The Mysterious Family (神秘家族; also known as The Mysteries Family) is a 2017 Chinese suspense film written and directed by Park Yu-hwan. The film was inspired by a homicide case that occurred in Fujian, in 2014. The film stars Ariel Lin, Jiang Wu, Kara Hui, Chen Xiao and Lan Cheng-lung.

==Premise==
The Mysterious Family revolves around Miao Miao, a young woman whose life and mental state changes after surviving a brutal attack by a stranger. While trying to come to terms with her trauma, she has a presentiment of a tragic event, and has to race against time in an attempt to find the truth and change the course of events.

==Cast==
- Ariel Lin as Miao Miao
- Jiang Wu as Father
- Kara Hui as Mother
- Chen Xiao as Shu Shu
- Lan Cheng-lung as The stranger
- An Hu as Police officer
- Chang Hsiu-yun as Granny
- Jackson Lou as Police officer
- Kuo Yao-ren as Police officer
- Wang Dao-nan as Doctor
- Ma Guo-bi as Lawyer
- Mathilde Lin as Student
- Chen Wan-hao as Taxi driver

==Reception==
The Straits Timess Boon Chan, in an article about subtitling in film, highlighted an "emotionally charged" scene in the film that caught his attention.
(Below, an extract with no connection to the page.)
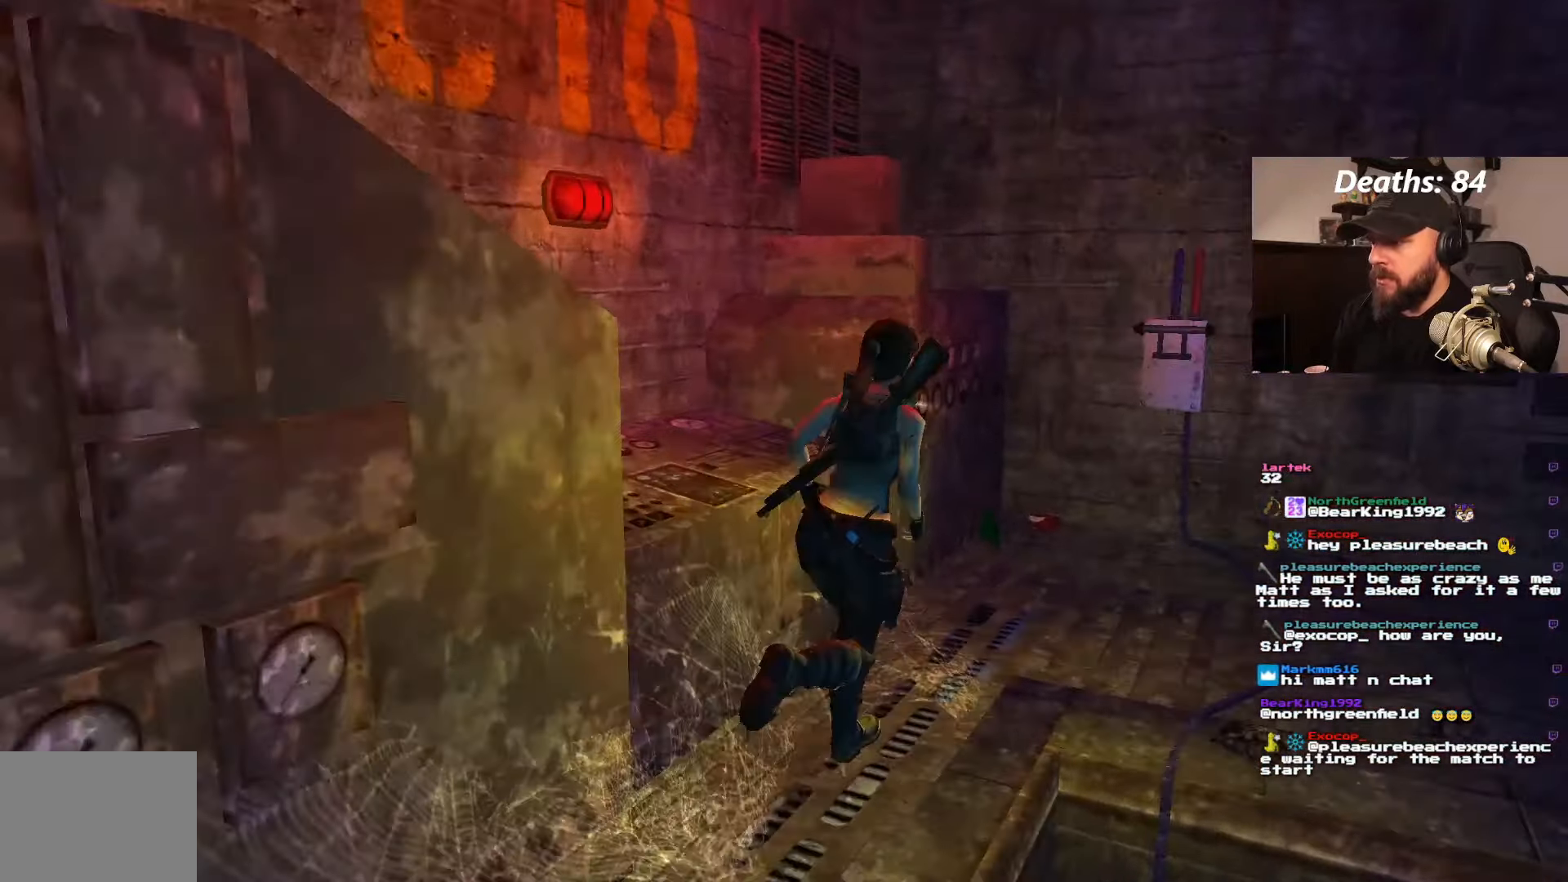
{"buttons": ["DPAD_UP"], "left_stick": "center", "right_stick": "center", "events": []}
When the mother was confronting her daughter's rapist, the English subtitles went, "You have the nuts to do it, why not have the balls to admit it?" when it should have been translated as "You had the guts to do it, why don't you have the guts to admit it?" He also remarked that "Mixing nuts and balls is clearly a case of a subtitler gone rogue."